Nun musste gehandelt werden. Es konnte nämlich sein, dass die oberen Männer in ihrer hinterhältigen Manier beschlossen, sich des Zeugen hier unten zu entledigen. Den Bolschewiken konnte man alles zutrauen.

Schuldig war mein Feind genug. Seine herzlose Art zeigte, dass er längst abgestumpft war. Genug Blut klebte an seinen Fingern und verdunkelte die Seele.

Ich wollte sein Leben, hatte aber noch nie von Mann zu Mann gekämpft. Zudem verfügte ich noch nicht über meine ganze Kraft. So riet der menschliche Teil in mir zur Vorsicht, der andere zum sofortigen kaltblütigen Mord! Der Überraschungseffekt verschaffte mir einen gewissen Vorteil und die bessere Ausgangsposition.

Ich schlich mich auf leisen Sohlen von hinten an ihn heran, als er Tatjanas Leichnam vorbereitete. Ich durfte keinen Augenblick zögern.

Mein rechte Hand umklammerte seinen Mund und versuchte ihm dabei das Genick zu brechen. Er wand sich aber so vor Schreck, dass es nicht gelang.

Ich ließ die Hand auf seinem Mund und drückte nun noch mit meinem linken Arm zusätzlich den Hals ab. Es durfte kein Laut nach oben dringen, damit das Kommando dort keinen Verdacht schöpfte. Wir rangen wild und ich musste leider feststellen, dass meine Kraft noch geringer war, als ich es im Zorn vermutet hatte. Die Angst machte ihn stärker, zudem war er im Kampf erfahren. Wir wühlten inzwischen auf dem Boden miteinander. Ich hatte keine Zeit zum Nachdenken, die Zeit wurde knapp. Meine Zähne gruben sich in seinen Hals, doch die Haut und die Muskeln widerstanden dem ersten Biss. Panisches Entsetzen beflügelte den Mann. Seine Gegenwehr war groß. Er riss sich, alle seine Stärke aufbietend, kurz von mir los und wollte mich fortdrängen. Aber von Neuem packte ich ihn rücklings und zerfleischte seinen Nacken mit wütenden Bissen. Ich ließ nicht nach, biss tiefer und tiefer wie ein Bullenbeißer. Blut rann warm aus seiner Wunde.

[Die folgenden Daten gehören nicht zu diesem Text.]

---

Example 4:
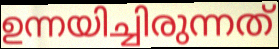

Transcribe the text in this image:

ഉന്നയിച്ചിരുന്നത്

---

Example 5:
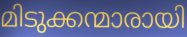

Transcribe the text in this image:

മിടുക്കന്മാരായിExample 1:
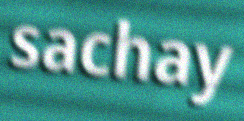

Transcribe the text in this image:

sachay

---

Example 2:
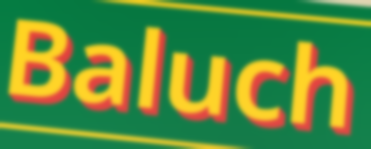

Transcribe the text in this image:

Baluch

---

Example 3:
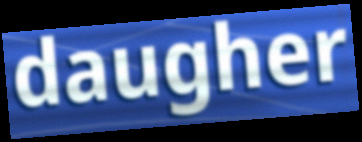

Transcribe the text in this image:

daugher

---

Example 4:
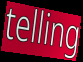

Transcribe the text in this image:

telling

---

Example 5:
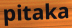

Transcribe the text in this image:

pitakaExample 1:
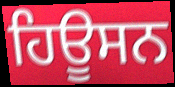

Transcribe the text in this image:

ਹਿਊਸਨ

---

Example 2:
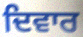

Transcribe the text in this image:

ਦਿਵਾਰ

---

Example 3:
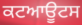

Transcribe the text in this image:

ਕਟਆਊਟਸ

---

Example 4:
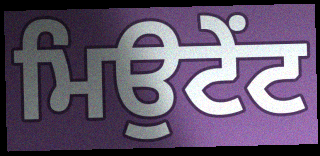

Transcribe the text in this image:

ਮਿਉਟੇਂਟ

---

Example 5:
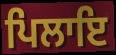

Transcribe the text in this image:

ਪਿਲਾਇ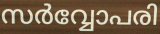
സർവ്വോപരിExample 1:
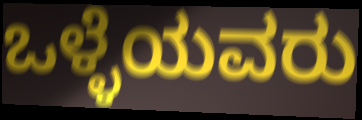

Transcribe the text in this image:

ಒಳ್ಳೆಯವರು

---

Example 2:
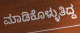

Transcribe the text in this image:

ಮಾಡಿಕೊಳ್ಳುತಿದ್ದ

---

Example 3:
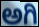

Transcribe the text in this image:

ಅಗಿ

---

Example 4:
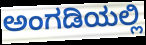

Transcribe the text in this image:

ಅಂಗಡಿಯಲ್ಲಿ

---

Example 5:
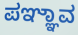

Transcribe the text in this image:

ಪಞ್ಞಾವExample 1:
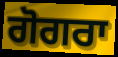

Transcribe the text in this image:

ਗੋਗਰਾ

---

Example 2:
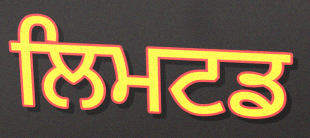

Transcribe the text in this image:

ਲਿਮਟਡ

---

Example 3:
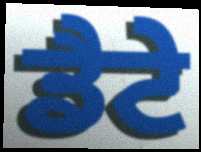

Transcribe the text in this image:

ਡੈਟੇ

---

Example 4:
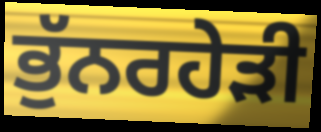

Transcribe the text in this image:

ਭੁੱਨਰਹੇੜੀ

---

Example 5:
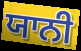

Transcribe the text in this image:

ਯਾਨੀ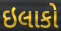
ઇલાકોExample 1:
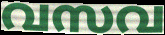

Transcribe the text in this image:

വസവ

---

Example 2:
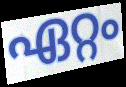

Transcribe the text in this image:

ഏറ്റം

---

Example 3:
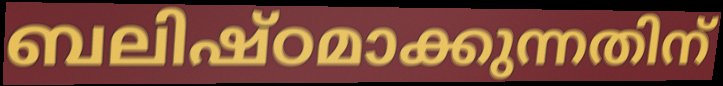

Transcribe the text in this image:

ബലിഷ്ഠമാക്കുന്നതിന്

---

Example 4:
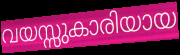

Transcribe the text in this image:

വയസ്സുകാരിയായ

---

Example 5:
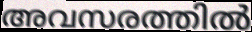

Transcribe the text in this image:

അവസരത്തിൽ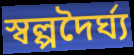
স্বল্পদৈর্ঘ্য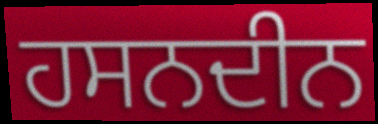
ਹਸਨਦੀਨ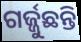
ଗର୍ଜ୍ଜୁଛନ୍ତି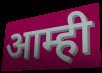
आम्हीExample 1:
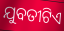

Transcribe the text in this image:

ଯୁବତୀଟିଏ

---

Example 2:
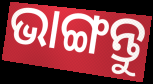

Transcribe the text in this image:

ଭାଙ୍ଗନ୍ତୁ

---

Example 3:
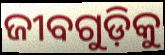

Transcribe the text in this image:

ଜୀବଗୁଡ଼ିକୁ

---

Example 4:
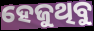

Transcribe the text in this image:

ହେଜୁଥିବୁ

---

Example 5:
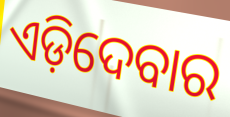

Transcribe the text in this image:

ଏଡ଼ିଦେବାର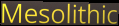
Mesolithic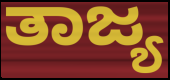
ತಾಜ್ಯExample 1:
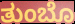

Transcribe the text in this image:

ತುಂಬೊ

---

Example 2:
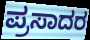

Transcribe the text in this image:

ಪ್ರಸಾದರ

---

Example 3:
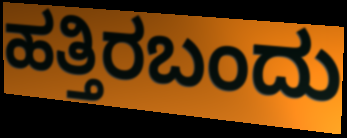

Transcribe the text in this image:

ಹತ್ತಿರಬಂದು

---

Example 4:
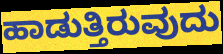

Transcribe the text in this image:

ಹಾಡುತ್ತಿರುವುದು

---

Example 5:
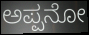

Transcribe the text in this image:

ಅಪ್ಪನೋ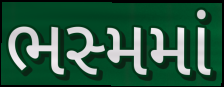
ભસ્મમાં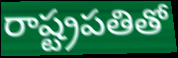
రాష్ట్రపతితో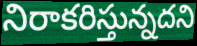
నిరాకరిస్తున్నదని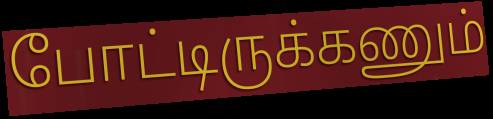
போட்டிருக்கணும்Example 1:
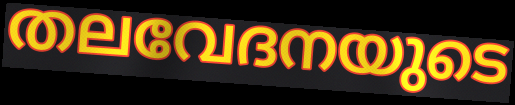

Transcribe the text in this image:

തലവേദനയുടെ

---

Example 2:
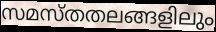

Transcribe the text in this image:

സമസ്തതലങ്ങളിലും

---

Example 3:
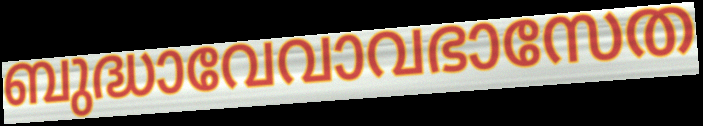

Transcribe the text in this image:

ബുദ്ധാവേവാവഭാസേത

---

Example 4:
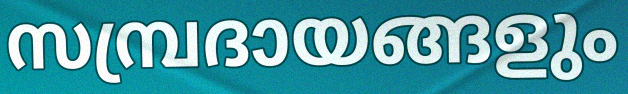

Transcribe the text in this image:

സമ്പ്രദായങ്ങളും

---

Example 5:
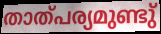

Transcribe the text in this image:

താത്പര്യമുണ്ടു്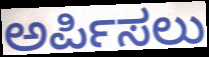
ಅರ್ಪಿಸಲುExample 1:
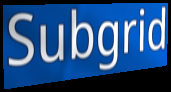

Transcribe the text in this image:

Subgrid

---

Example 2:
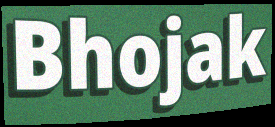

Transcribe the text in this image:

Bhojak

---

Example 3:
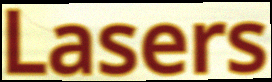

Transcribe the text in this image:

Lasers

Das Seil wurde bereits heruntergeworfen. Noch immer kämpfte er jedoch um sein jämmerliches Leben. Es ging um alles! Meinen Kopf hin und her bewegend, riss ich seine Wunde klaffend weit auf. In einer Fontäne sprudelte der Lebenssaft aus der Halsader heraus und nahm ihm alle Kraft.

Die erste Auseinandersetzung war knapp gewonnen. Das menschliche Blut schmeckte besser, als ich je geglaubt hatte. Das Getränk war bitter, doch es wärmte mich noch mehr und spendete mir große Kraft.

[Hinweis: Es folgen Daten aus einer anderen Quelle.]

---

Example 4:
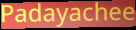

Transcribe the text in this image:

Padayachee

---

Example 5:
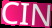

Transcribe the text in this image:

CINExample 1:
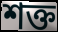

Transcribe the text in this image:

শক্ত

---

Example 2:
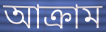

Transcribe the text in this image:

আক্ৰাম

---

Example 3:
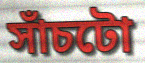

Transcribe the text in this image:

সাঁচটো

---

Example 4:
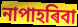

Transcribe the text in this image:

নাপাহৰিবা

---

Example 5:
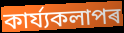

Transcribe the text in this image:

কাৰ্য্যকলাপৰ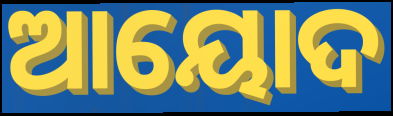
ଆୟୋଦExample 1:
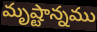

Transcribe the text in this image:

మృష్టాన్నము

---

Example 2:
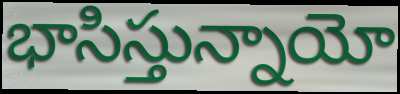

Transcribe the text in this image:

భాసిస్తున్నాయో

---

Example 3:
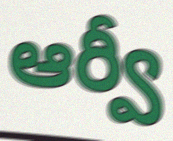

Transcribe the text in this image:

ఆర్వీ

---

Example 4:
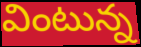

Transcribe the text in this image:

వింటున్న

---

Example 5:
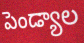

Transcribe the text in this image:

పెండ్యాలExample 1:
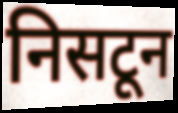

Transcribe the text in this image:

निसटून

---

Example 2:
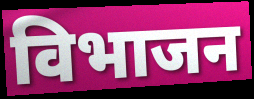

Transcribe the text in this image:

विभाजन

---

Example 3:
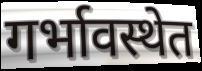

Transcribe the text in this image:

गर्भावस्थेत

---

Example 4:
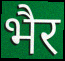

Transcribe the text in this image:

भैर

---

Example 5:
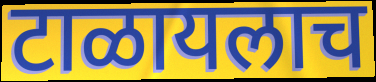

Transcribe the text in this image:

टाळायलाच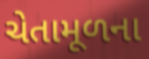
ચેતામૂળનાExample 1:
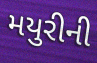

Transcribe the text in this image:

મયુરીની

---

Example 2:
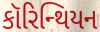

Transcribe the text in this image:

કૉરિન્થિયન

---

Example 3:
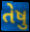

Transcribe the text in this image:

તેષુ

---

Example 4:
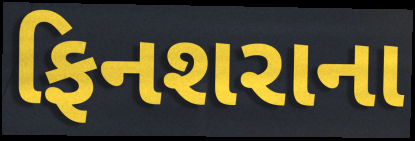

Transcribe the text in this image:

ફિનશરાના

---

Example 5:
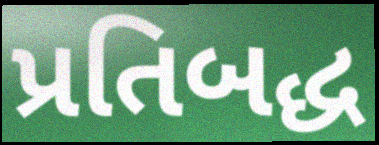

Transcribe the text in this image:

પ્રતિબદ્ધ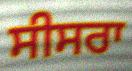
ਸੀਸਰਾ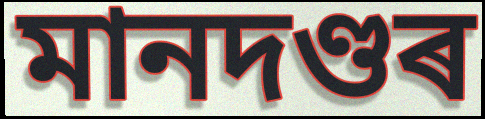
মানদণ্ডৰ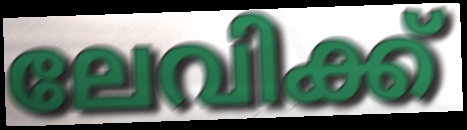
ലേവിക്ക്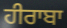
ਹੀਰਾਬਾ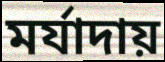
মর্যাদায়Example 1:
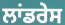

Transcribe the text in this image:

ਲਾਂਡਰੇਸ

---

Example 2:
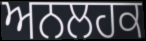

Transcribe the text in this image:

ਅਨਲਹਕ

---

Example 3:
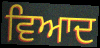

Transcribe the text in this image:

ਵਿਆਦ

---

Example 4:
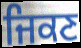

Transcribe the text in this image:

ਜਿਕਣ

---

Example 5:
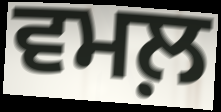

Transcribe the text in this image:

ਵਮਲ਼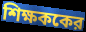
শিক্ষককেরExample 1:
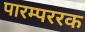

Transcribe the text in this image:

पारम्पररक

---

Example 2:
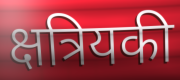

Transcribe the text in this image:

क्षत्रियकी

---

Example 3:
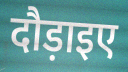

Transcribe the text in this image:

दौड़ाइए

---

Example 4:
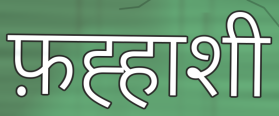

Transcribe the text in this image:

फ़ह्हाशी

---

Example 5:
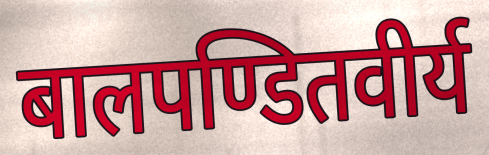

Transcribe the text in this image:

बालपण्डितवीर्य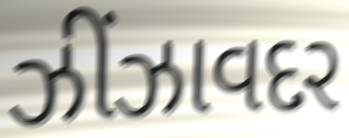
ઝીંઝાવદર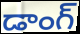
డాంగ్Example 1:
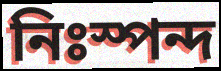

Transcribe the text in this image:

নিঃস্পন্দ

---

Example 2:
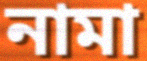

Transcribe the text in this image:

নামা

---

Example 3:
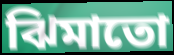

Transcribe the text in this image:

ঝিমাতো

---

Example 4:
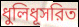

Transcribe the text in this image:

ধুলিধূসরিত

Um die Häscher oben nicht misstrauisch zu machen, beschmierte ich meinen nackten Körper rasch mit Schmutz und tarnte so das frische Blut. Dann band ich das Seil eilig um meine nackten Beine und ruckte an der Schnur.

Die Rotgardisten zogen die nächste vermeintliche Tote rasch hoch. Die offenen Wunden begannen zu schmerzen, doch ich unterdrückte jede Äußerung. Niemand schöpfte bis jetzt Verdacht. Die Männer schmissen mich achtlos auf die Erde und entfernten das Seil. Der brodelnde Hass in mir forderte ihr Blut ein. Ich musste mich gedulden und zuerst retten. Zum Glück kam in dem Moment eine Einheit fliehender Rotgardisten herbeigerannt und zog die Aufmerksamkeit der Männer auf sich.

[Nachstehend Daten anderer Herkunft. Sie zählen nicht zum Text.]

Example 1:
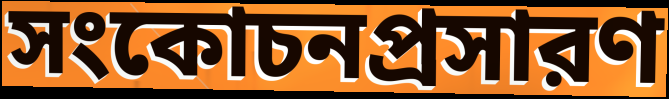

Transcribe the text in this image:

সংকোচনপ্রসারণ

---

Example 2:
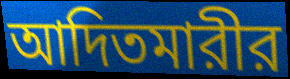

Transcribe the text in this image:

আদিতমারীর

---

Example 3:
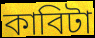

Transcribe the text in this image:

কাবিটা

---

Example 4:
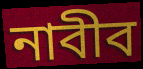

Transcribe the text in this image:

নাবীব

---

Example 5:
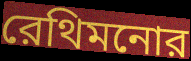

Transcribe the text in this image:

রেথিমনোরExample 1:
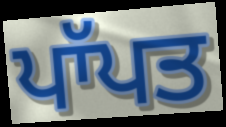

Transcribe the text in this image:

ਪਾੱਪਤ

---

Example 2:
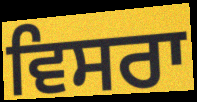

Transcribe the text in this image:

ਵਿਸਰਾ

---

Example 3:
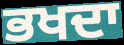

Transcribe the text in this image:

ਭਖਦਾ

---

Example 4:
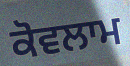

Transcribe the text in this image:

ਕੋਵਲਾਮ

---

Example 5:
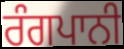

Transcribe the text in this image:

ਰੰਗਪਾਨੀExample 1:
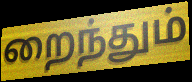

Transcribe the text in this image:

றைந்தும்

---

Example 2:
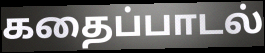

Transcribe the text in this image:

கதைப்பாடல்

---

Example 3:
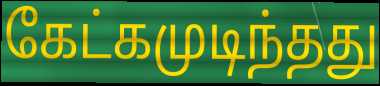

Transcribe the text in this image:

கேட்கமுடிந்தது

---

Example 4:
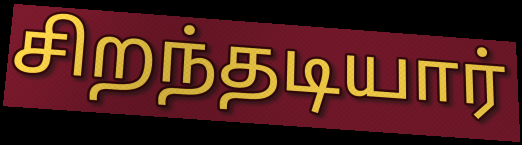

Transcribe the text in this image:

சிறந்தடியார்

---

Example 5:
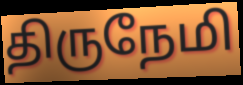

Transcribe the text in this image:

திருநேமி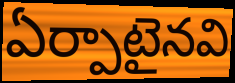
ఏర్పాటైనవి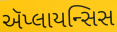
ઍપ્લાયન્સિસ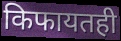
किफायतहीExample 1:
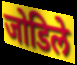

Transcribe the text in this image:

जोडिले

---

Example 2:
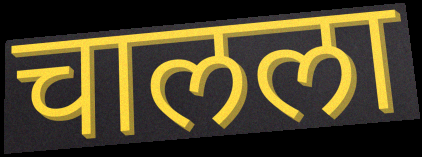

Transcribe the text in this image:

चालला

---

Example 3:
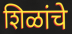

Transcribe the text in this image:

शिळांचे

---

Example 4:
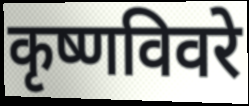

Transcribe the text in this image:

कृष्णविवरे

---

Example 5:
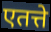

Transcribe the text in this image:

एतत्ते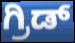
ಗ್ರಿಡ್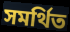
সমৰ্থিত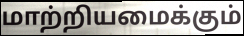
மாற்றியமைக்கும்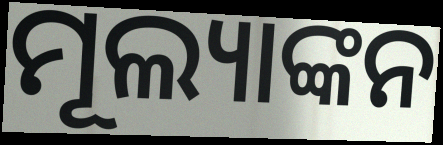
ମୂଲ୍ୟାଙ୍କନ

„Haut schnell ab!“, schrieen sie.

„Die Weißen brechen durch die Front und sind hinter uns her!“

„Verflucht!“, schrie einer der Männer, die mich hochgezogen hatten.

„Wir müssen uns beeilen!“

Sie ließen das Seil abermals hinunter. Doch niemand nahm es.

„Was ist da unten los? Melde dich, Sergej, du Schwachkopf! Machst du mit den Toten rum?“

Keine Antwort kam zurück.

Die Männer wurden aufgeregt und schauten in die Grube, konnten jedoch nichts sehen.

„Einer muss runter und nachsehen, was dort los ist!“, befahl ihr Kommandant.

Ich nutzte diese Aufregung, da keiner zu mir schaute, um mich in die nahen Büsche wegzurollen und zu fliehen. Das Gewehrfeuer peitschte inzwischen sehr nahe und Granaten explodierten in einiger Entfernung. Schreie und Gebrüll gingen hin und her. Chaos machte sich breit.

„Sergej, was ist los?“, riefen die nervösen Rotgardisten immer wieder frustriert in den Schlund der Dunkelheit. Sie ahnten, dass etwas nicht stimmte.

„Ich glaube das einfach nicht! Geht denn heute alles schief?“ Jurowski war außer Rand und Band.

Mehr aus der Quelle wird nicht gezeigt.